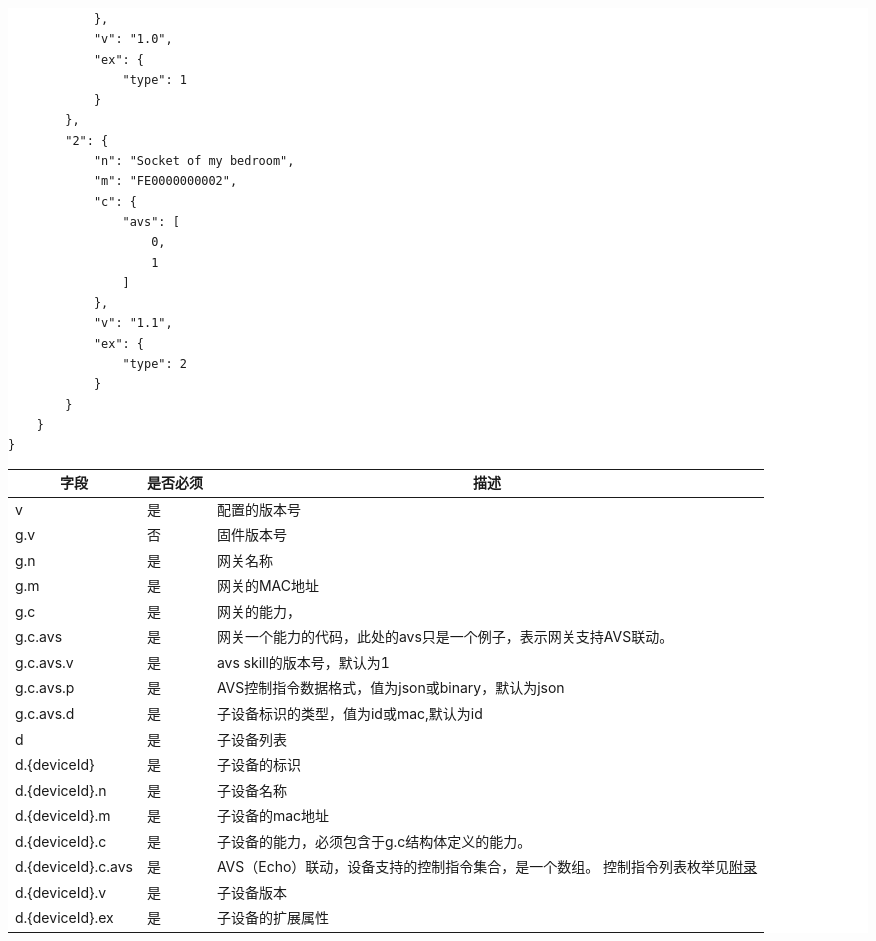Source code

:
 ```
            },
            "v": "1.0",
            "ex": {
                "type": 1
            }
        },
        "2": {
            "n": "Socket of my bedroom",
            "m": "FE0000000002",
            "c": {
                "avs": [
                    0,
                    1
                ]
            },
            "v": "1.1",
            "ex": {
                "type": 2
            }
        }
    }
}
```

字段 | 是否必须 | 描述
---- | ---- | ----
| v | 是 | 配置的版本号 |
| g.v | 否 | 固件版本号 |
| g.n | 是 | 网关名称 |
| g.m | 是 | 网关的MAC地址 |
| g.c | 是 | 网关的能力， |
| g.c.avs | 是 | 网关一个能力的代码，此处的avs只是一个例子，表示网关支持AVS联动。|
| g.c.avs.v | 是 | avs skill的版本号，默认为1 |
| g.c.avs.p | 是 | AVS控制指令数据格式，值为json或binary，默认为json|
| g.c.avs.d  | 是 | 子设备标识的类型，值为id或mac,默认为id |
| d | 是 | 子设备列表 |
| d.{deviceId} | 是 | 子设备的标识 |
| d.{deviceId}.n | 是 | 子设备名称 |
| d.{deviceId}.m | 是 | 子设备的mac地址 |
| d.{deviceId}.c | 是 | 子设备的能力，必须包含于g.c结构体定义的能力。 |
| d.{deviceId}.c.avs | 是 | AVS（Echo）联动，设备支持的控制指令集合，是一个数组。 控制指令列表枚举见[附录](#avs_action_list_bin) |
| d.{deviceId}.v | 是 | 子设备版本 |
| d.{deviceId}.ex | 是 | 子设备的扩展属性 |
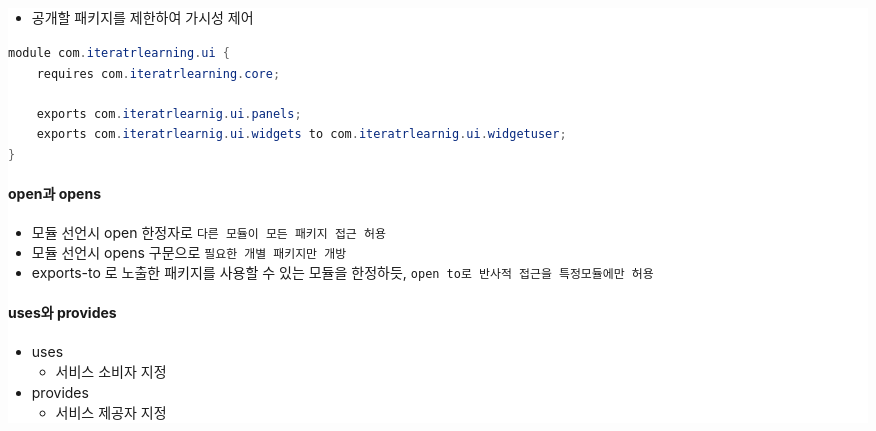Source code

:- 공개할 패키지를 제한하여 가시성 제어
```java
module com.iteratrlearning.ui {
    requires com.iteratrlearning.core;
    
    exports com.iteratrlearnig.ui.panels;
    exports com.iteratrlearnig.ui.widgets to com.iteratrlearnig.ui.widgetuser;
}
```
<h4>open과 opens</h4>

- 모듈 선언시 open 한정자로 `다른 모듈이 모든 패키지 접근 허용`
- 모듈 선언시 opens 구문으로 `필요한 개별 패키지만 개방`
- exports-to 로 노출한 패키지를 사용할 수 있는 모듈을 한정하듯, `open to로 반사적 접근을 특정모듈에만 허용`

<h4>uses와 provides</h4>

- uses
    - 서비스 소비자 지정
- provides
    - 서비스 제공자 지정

#### [Description of the task]
Anywhere the listing shows the word "deviceId", copy the full line.

#### [Task result]
| d.{deviceId} | 是 | 子设备的标识 |
| d.{deviceId}.n | 是 | 子设备名称 |
| d.{deviceId}.m | 是 | 子设备的mac地址 |
| d.{deviceId}.c | 是 | 子设备的能力，必须包含于g.c结构体定义的能力。 |
| d.{deviceId}.c.avs | 是 | AVS（Echo）联动，设备支持的控制指令集合，是一个数组。 控制指令列表枚举见[附录](#avs_action_list_bin) |
| d.{deviceId}.v | 是 | 子设备版本 |
| d.{deviceId}.ex | 是 | 子设备的扩展属性 |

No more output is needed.